▶ Task requirements
I need the lines from the one with "ring mcp: (576, 330)" through the end of the material, copied exactly and with nothing else included.

Listed entries section start

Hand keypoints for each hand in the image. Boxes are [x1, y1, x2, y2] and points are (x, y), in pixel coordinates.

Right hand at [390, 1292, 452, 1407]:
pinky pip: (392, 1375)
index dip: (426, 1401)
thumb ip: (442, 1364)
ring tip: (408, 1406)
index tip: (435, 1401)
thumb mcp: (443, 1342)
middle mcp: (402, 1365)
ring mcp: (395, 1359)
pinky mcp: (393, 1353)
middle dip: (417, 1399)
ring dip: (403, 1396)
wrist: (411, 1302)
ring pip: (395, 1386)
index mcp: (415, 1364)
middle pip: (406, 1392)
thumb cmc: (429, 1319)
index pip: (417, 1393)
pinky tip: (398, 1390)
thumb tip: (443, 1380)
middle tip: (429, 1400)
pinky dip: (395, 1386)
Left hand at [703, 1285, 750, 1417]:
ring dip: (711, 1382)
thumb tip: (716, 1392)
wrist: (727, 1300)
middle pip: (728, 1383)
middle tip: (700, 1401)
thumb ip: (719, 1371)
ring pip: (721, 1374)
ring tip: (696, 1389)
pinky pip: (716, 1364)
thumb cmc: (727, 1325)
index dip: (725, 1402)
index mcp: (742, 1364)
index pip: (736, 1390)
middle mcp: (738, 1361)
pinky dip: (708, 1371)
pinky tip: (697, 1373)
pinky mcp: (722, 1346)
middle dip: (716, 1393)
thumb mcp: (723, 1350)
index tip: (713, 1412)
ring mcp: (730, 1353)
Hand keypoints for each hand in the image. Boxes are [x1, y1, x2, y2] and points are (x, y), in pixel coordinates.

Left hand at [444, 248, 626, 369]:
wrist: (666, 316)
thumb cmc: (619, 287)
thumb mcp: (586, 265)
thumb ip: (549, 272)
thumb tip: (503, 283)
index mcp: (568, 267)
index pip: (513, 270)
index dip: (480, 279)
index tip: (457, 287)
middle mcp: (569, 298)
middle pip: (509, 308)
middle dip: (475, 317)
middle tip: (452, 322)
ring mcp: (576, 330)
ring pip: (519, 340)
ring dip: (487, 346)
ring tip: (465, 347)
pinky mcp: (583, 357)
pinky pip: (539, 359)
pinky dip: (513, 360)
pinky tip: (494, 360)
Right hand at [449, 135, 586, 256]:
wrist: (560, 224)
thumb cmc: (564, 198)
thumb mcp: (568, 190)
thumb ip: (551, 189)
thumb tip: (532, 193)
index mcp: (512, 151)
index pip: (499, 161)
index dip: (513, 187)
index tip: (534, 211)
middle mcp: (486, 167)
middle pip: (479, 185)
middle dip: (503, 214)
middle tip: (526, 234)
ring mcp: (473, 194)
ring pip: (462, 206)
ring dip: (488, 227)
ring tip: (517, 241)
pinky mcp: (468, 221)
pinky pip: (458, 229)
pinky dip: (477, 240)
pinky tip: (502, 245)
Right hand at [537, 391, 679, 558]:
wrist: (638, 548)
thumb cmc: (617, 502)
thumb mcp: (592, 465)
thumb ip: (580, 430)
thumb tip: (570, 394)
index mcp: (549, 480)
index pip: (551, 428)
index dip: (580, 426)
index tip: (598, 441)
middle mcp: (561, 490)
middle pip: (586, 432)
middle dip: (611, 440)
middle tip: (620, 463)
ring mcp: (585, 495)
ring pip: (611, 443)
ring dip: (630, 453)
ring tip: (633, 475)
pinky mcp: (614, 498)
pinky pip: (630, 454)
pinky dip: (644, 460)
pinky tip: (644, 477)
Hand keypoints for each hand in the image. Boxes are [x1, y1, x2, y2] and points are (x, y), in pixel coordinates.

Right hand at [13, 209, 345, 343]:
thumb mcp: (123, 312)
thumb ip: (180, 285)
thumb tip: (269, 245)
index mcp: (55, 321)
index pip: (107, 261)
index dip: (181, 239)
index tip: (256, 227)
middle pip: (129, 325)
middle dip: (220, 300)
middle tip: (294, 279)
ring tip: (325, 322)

Listed entries section end

▶ Answer
ring mcp: (576, 330)
ring pip: (519, 340)
ring dip: (487, 346)
ring tip: (465, 347)
pinky mcp: (583, 357)
pinky pip: (539, 359)
pinky dip: (513, 360)
pinky tip: (494, 360)
Right hand at [449, 135, 586, 256]:
wrist: (560, 224)
thumb cmc: (564, 198)
thumb mcp: (568, 190)
thumb ip: (551, 189)
thumb tip: (532, 193)
index mcp: (512, 151)
index pip: (499, 161)
index dip: (513, 187)
index tip: (534, 211)
middle mcp: (486, 167)
middle pip: (479, 185)
middle dip: (503, 214)
middle tip: (526, 234)
ring mcp: (473, 194)
ring pip: (462, 206)
ring dip: (488, 227)
ring tip: (517, 241)
pinky mcp: (468, 221)
pinky pip: (458, 229)
pinky dip: (477, 240)
pinky tip: (502, 245)
Right hand at [537, 391, 679, 558]:
wrist: (638, 548)
thumb cmc: (617, 502)
thumb mcp: (592, 465)
thumb ip: (580, 430)
thumb tip: (570, 394)
index mcp: (549, 480)
index pip: (551, 428)
index dip: (580, 426)
index tip: (598, 441)
middle mcp: (561, 490)
middle pip: (586, 432)
middle dip: (611, 440)
middle tip: (620, 463)
ring mcp: (585, 495)
ring pip: (611, 443)
ring dip: (630, 453)
ring tip: (633, 475)
pinky mcp: (614, 498)
pinky pip: (630, 454)
pinky dip: (644, 460)
pinky tip: (644, 477)
Hand keypoints for each hand in the image. Boxes are [x1, y1, x2, y2] and points are (x, y), in pixel coordinates.

Right hand at [13, 209, 345, 343]:
thumb mcp: (123, 312)
thumb ip: (180, 285)
thumb tip: (269, 245)
index mcp: (55, 321)
index pip: (107, 261)
index dip: (181, 239)
index tip: (256, 227)
middle pip: (129, 325)
middle dip: (220, 300)
middle tip: (294, 279)
ring tip: (325, 322)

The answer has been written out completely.